Odostomia oonisca is a species of sea snail, a marine gastropod mollusc in the family Pyramidellidae, the pyrams and their allies.

==Description==
The ovate shell is white. Its length measures 1.4 mm. The whorls of the protoconch are deeply obliquely immersed in the first whorl of the teleoconch above which only the tilted edge of the last volution projects. The four whorls of the teleoconch are moderately rounded, strongly contracted at the sutures, and moderately shouldered at the summit. They are marked by the moderately strong, tuberculate, slightly retractive axial ribs, of which 16 occur upon the second and 18 upon the third and penultimate turn. In addition to the axial ribs the whorls are marked by four spiral cords between the sutures which are a little less strong than the axial ribs and render them nodulous at their junction. The spaces enclosed by the ribs and spiral cords are deep round pits. The sutures are channeled. The periphery of the body whorl is marked by a groove. The base of the shell is well rounded.
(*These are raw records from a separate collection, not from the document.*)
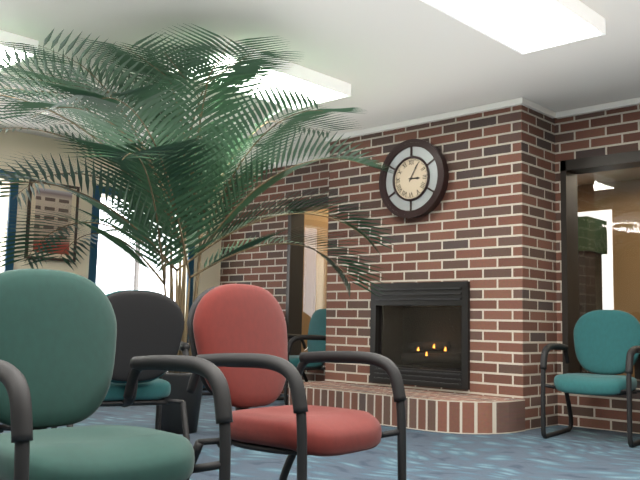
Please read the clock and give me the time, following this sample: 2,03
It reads 3,05
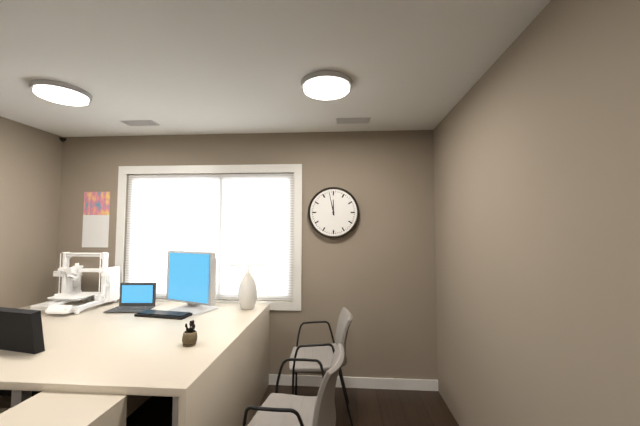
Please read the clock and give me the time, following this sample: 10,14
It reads 11,58
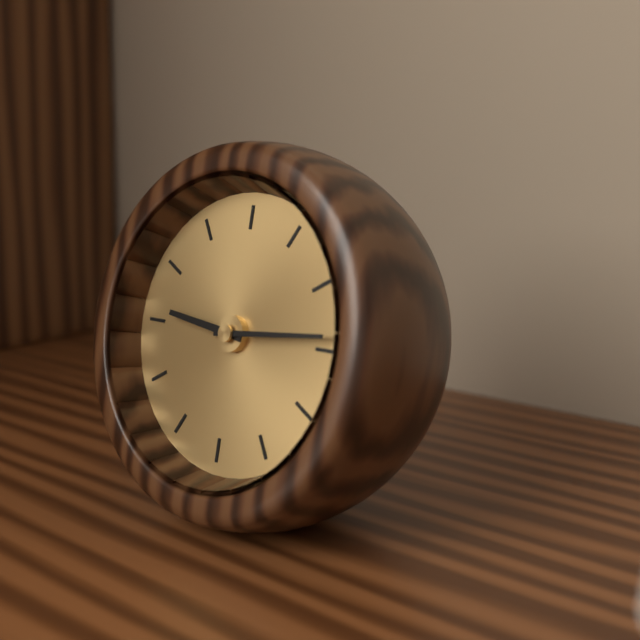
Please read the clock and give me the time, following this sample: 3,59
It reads 9,14
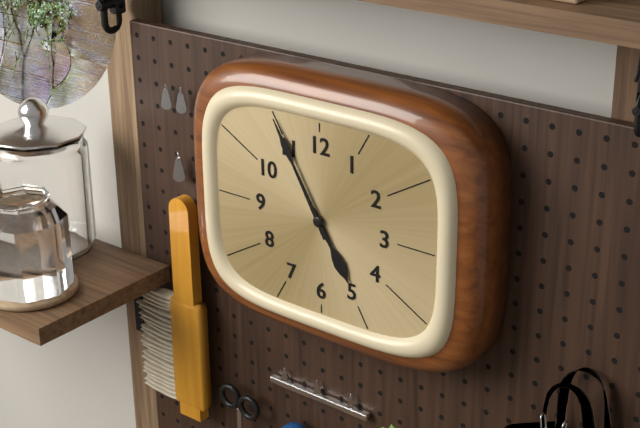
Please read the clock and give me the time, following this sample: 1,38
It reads 4,55
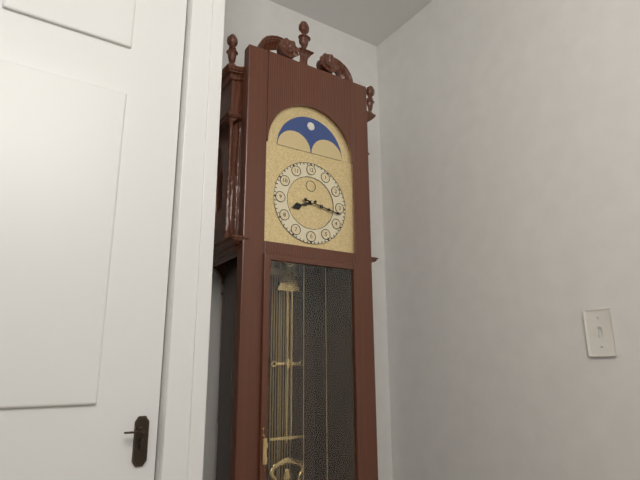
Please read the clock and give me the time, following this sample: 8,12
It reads 8,17
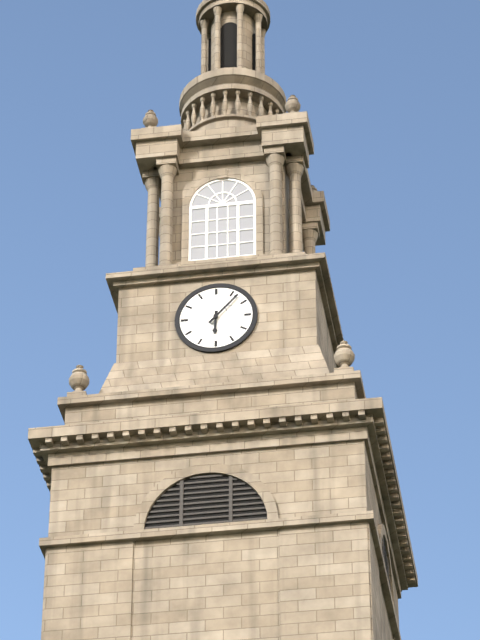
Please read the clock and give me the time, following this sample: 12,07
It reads 6,07
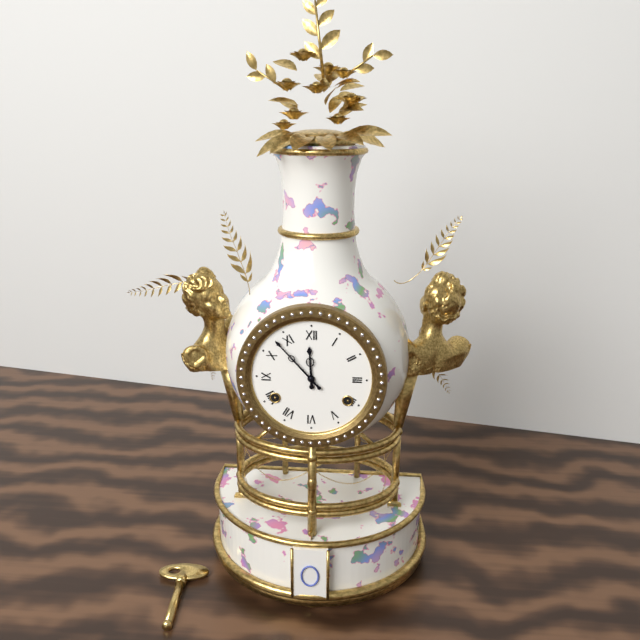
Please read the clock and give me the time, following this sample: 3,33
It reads 11,53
It is marked by six strong, spiral cords which decrease successively in size and spacing from the periphery to the umbilicus. The grooves between the spiral cords are marked by slender threads corresponding to the axial ribs. The aperture is irregularly pyriform. The posterior angle is acute. The thin outer lip is pinched in posteriorly, and shows the external sculpture within. The columella is slender, slightly reflected, and provided with a fold at its insertion. The parietal wall is covered with a thin callus.

==Distribution==
This species occurs in the Pacific Ocean off Mazatlán, Mexico.